Dal punto di vista della cooperazione allo sviluppo è stato poi introdotto un altro programma, il Sustenta – finanziato dalla Banca Mondiale – che a detta degli attivisti non è che un’alternativa ‘pulita’ per battere sul tasto della monocultura estensiva, sottraendo elle famiglie piccoli fazzoletti di terra per indurli a lavorare nei grandi appezzamenti, con investimenti delle banche private.

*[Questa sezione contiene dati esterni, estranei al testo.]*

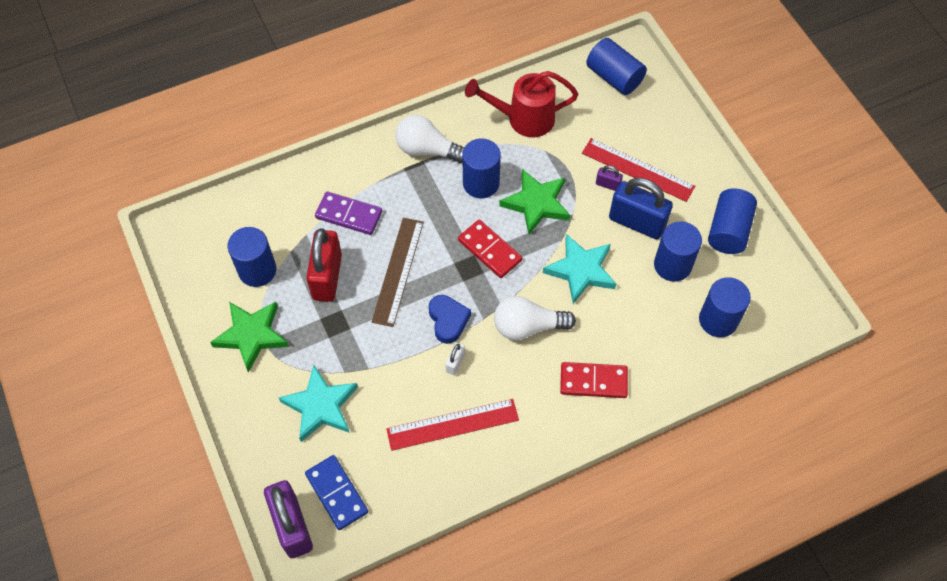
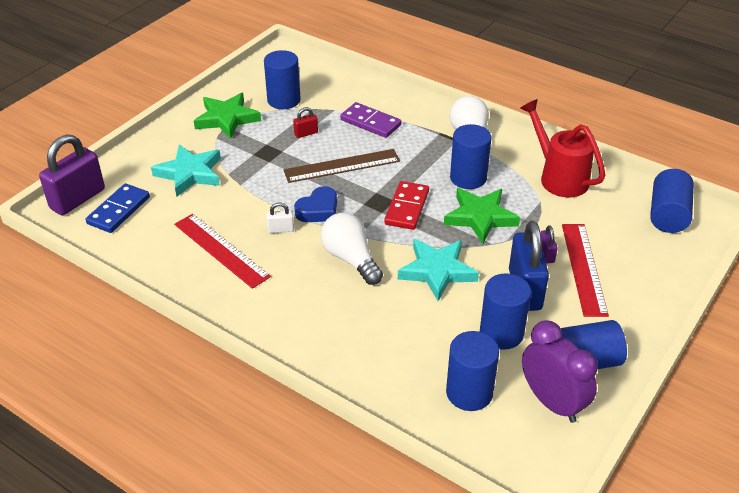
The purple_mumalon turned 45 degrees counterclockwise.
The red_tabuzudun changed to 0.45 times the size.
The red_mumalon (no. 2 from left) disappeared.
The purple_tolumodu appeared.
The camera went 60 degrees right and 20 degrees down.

«Ripetiamo che ProSavana e Sustenta non saranno mai alternativi ad uno sviluppo agricolo autonomo che va incontro alle necessità dei mozambicani», si legge in uno dei comunicati della Campagna.

Per fare il punto della situazione gli attivisti dei tre Paesi e tutti gli aderenti alla Campagna Nao ao ProSavana che non si è ancora sciolta, si vedranno il 18 novembre prossimo a Tokyo dove è in agenda una ‘Triangular Peoples Conference”.

Non si parlerà solo di ProSavana, naturalmente, ma sarà un’occasione per confrontarsi sulle tecniche di land grabbing e per ribadire e rafforzare la resistenza dal basso, congiunta ed organizzata, che vede gli attivisti brasiliani e giapponesi in prima linea.